В утро Настина прихода они долго сидели наедине. Уже были съедены две миски – вчерашних щей и творога, размятого в молоке. Уже были рассказаны Настей подробности всех событий, нагрянувших на Зарядье и изменивших пути его раз и навсегда.
– ... Дудин-то выбежал из ворот, крича. Я не слышала, зимние рамы уже были вставлены у нас...
– ... зеркала из «Венеции» увозили. Папенька и говорит: «кто ж так зеркала грузит! На первой яме потрескаются!». А тот обернулся, да и сказал: «не ваше дело, товарищ»...
– ... голодали. Шубы ночью украли...
– ... папеньке сказали, что дом наш на Калужской будут на дрова разбирать. Три ночи караулить ходил... Там и простудился.
– ... Катя на службу в губкожу поступила. Губкожа!..
Рассказывая, Настя глядела на пол, словно чувствовала на себе какую-то вину перед Семеном. Но не только неурочность часа разделяла их в то утро. Если б встреча их произошла в городе, все было бы по- иному. И уже не Семен, а Настя была б полна этим странным и трудным чувством отчужденности. Вся история мятежа стояла в причинной зависимости к страху перед городом, вершителем судеб страны. В Настином приходе крылось нарушение прямизны Семенова пути. Вместе с тем неожиданно явился вопрос у Семена: да в этом ли желанная та точка, о которой думал со сладким трепетом в детстве – у Катушинского окна, в юности – на улицах Зарядья, по которым блуждал полный неопределимых волнующих предчувствий. Противилась душа и не давала ответа, но в самом отказе ее от ответа уже был ответ.
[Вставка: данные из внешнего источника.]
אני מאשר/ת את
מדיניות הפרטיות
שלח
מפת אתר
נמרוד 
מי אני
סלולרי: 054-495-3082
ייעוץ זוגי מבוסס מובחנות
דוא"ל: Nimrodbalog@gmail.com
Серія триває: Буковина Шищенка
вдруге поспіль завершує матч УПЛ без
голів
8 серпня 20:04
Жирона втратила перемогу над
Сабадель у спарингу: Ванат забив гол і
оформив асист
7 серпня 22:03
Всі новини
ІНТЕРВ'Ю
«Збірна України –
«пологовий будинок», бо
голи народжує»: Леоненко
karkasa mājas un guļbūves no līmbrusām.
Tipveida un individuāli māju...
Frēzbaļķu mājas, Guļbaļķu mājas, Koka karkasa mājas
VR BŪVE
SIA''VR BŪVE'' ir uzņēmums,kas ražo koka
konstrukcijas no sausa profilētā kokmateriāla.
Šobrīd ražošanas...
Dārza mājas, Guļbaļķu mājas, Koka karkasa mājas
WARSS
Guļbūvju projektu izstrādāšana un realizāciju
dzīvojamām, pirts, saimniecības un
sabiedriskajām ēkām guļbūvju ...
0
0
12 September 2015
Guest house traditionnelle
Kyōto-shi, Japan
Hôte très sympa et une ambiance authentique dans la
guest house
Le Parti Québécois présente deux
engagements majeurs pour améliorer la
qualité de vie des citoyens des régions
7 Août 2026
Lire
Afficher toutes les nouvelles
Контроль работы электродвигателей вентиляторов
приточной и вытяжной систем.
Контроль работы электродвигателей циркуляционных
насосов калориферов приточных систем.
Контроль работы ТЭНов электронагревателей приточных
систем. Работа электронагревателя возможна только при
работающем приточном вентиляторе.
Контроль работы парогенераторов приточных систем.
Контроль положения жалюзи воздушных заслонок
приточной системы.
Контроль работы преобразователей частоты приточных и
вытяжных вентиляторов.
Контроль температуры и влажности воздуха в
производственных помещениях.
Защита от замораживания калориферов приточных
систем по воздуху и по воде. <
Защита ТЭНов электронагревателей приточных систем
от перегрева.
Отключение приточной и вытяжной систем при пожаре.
Анисья, мать, встретила Настю сухо, смутившись городским ее видом. В избу Анисья не вошла ни разу за все время, пока сидела в ней Настя.
Ветер разогнал облачные заслоны, и вот на короткие минуты солнце обняло землю робким, неуверенным теплом. Кусочки солнца упадали сквозь растреснутые стекла окна прямо на колени Насте. Точно обрадовавшись солнцу, громче захрапел Савелий, отсыпавшийся после вчерашнего хмеля на полатях. Семен открыл окно. Кучка людей подходила к окну избы.
– Семена нет ли?..
– Тебя!.. – шопотом сказала Настя, с невольным страхом отодвигаясь от окна.
– Посиди, я пойду узнать, – сказал Семен и вышел.
Услышать, о чем они говорили, – спокойно и нешумно, на крыльце, было нельзя, несмотря на раскрытое окно. Настя успокоенно стала оглядывать внутренность избы. Изба как изба, таких тысячи тысяч: печь, а на веревке, обвисшей с правой ее стороны, сохли тряпки. Стоптанный валенок высунул нос из печурки.